Report every line in the entries below that contains the string "qSketchRegion".

**RECORDS PROVIDED**

━━━━━━

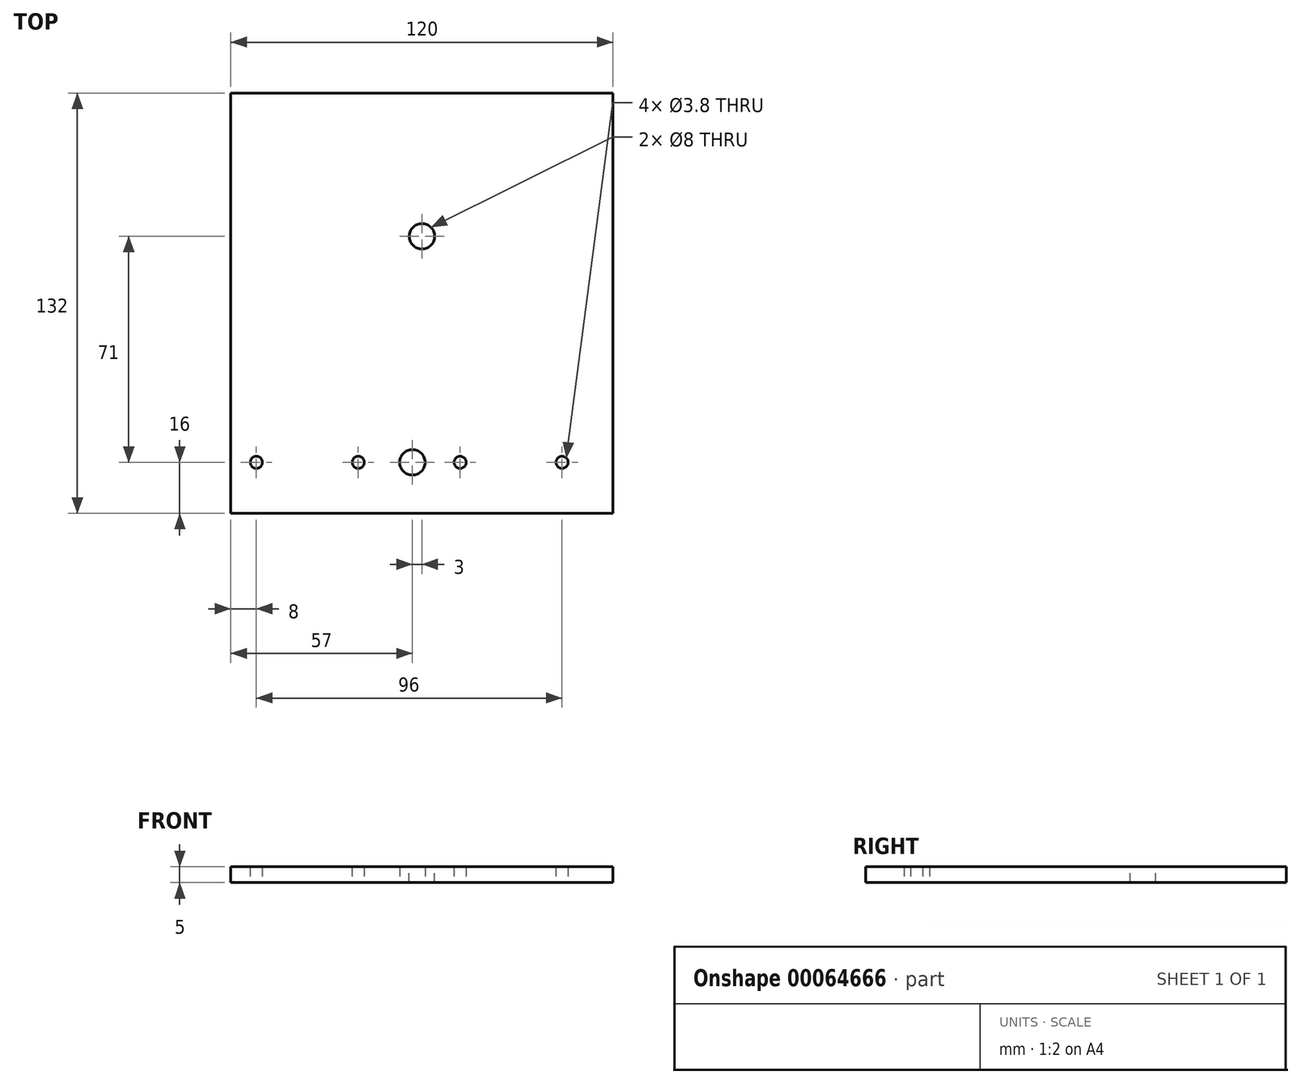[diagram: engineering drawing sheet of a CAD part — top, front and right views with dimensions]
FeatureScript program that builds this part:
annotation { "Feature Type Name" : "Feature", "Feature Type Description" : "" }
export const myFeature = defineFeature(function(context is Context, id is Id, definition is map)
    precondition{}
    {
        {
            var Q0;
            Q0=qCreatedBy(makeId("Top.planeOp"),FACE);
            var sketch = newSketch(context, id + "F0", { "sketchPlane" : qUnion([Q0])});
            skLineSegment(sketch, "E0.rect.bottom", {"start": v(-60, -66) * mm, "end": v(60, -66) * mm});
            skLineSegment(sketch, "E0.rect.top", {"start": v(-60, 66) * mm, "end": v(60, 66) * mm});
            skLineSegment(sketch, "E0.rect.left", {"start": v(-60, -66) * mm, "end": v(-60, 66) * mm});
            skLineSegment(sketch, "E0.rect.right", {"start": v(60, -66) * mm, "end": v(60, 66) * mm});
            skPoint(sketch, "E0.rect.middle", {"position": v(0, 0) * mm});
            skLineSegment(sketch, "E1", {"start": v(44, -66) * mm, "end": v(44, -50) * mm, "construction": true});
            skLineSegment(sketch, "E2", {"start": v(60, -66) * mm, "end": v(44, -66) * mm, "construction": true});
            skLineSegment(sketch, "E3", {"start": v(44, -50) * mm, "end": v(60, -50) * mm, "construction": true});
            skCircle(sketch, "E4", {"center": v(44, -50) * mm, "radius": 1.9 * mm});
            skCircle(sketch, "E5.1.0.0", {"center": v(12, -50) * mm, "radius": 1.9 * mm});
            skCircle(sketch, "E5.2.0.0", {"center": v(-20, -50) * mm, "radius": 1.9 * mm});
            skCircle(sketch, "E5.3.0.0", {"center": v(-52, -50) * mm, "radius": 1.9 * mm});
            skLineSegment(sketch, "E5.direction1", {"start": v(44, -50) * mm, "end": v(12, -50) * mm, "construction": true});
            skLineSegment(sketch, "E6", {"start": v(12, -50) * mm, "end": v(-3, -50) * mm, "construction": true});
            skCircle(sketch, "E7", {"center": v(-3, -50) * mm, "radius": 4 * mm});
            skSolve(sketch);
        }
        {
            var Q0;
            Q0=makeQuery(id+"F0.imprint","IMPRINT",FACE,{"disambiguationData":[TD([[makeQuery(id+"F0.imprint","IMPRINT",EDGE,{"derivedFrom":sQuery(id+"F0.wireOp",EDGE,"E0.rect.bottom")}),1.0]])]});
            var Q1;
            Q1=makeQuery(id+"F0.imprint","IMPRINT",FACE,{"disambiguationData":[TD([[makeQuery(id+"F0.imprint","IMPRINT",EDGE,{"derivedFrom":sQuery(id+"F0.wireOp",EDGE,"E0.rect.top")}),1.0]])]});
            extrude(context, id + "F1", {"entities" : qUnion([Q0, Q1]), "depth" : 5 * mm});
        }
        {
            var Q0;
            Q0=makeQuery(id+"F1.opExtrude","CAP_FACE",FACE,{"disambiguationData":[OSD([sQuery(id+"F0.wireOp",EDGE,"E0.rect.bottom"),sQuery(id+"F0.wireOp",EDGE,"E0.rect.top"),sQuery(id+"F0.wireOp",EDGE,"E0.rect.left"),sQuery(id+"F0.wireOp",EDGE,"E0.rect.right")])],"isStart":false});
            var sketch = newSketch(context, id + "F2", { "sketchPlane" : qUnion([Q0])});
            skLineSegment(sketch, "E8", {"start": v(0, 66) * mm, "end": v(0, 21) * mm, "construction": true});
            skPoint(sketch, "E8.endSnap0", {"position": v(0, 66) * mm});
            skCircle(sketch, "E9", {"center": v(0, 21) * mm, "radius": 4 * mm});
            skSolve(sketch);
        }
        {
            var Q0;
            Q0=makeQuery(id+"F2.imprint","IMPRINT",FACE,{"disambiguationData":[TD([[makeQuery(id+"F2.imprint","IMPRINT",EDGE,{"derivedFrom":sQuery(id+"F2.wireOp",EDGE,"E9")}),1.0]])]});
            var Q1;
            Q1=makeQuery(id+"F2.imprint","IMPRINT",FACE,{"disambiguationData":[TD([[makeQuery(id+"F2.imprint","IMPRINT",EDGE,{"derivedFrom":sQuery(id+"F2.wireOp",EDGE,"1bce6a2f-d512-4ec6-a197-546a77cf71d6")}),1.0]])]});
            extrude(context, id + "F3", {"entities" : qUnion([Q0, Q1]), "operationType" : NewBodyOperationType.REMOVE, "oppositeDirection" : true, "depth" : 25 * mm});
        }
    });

━━━━━━

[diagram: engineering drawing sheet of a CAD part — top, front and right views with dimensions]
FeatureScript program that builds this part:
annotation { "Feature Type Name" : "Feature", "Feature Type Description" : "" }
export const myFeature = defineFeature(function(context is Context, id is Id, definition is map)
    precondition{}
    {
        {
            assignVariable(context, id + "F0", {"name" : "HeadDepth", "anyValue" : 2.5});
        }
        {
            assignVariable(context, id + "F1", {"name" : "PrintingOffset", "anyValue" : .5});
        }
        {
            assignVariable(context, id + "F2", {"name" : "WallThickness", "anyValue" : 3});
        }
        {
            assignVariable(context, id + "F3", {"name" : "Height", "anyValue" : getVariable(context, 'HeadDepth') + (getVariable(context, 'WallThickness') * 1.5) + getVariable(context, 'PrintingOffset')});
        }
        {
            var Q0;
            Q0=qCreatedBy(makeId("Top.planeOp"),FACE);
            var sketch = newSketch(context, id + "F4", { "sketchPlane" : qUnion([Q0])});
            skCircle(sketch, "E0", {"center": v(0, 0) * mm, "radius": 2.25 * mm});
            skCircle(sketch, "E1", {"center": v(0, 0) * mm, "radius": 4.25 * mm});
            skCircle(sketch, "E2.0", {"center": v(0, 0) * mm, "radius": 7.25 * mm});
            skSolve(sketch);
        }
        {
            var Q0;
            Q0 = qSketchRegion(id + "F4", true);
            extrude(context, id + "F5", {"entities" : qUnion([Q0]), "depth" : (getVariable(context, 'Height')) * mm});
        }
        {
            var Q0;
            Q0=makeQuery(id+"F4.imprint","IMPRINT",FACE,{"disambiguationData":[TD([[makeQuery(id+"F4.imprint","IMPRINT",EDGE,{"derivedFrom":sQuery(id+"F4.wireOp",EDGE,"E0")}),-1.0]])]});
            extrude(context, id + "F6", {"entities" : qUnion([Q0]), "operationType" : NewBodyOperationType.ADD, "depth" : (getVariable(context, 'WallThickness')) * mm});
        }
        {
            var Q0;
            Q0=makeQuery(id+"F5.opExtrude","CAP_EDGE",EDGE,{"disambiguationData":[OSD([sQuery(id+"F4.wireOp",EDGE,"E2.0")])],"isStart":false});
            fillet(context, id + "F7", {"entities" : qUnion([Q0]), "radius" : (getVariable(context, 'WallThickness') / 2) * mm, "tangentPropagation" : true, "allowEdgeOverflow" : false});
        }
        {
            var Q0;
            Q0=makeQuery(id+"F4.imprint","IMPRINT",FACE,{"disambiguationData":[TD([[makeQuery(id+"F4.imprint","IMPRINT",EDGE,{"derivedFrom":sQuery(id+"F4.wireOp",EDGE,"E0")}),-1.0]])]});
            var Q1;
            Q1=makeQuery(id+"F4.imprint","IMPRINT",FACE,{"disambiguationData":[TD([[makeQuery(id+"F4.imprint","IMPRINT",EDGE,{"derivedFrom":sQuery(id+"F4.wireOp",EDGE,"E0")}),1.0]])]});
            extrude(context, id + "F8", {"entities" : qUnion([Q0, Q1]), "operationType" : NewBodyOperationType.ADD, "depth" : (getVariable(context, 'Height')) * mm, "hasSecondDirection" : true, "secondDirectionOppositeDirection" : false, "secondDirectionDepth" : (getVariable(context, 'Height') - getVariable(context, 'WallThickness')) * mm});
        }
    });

━━━━━━

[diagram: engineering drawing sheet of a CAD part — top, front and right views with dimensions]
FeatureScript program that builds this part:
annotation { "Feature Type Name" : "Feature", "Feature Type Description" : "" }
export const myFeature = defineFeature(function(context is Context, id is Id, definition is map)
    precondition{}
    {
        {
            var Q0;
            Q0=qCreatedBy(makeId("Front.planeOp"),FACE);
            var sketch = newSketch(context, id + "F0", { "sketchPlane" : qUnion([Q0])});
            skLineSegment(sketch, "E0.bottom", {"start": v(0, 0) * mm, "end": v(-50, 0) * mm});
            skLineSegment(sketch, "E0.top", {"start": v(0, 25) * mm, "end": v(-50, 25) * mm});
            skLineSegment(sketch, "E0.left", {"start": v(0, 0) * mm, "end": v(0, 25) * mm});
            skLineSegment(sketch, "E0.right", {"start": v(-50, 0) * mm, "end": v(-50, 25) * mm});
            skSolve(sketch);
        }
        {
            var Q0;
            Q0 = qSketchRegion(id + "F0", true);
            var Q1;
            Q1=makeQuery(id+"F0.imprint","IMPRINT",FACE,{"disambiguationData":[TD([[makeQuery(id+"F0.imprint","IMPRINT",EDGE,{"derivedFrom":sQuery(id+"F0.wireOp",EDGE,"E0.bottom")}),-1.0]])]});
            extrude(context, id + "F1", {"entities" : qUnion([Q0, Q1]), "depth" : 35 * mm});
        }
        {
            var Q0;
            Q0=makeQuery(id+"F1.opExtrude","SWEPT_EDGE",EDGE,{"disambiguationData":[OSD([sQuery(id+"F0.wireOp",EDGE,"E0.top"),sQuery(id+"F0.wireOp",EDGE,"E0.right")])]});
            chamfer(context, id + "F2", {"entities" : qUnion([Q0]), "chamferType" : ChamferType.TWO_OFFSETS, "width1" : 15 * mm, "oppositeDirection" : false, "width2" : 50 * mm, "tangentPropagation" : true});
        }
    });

━━━━━━

**SOLUTION FOR THIS TASK**
            Q0 = qSketchRegion(id + "F4", true);
            Q0 = qSketchRegion(id + "F0", true);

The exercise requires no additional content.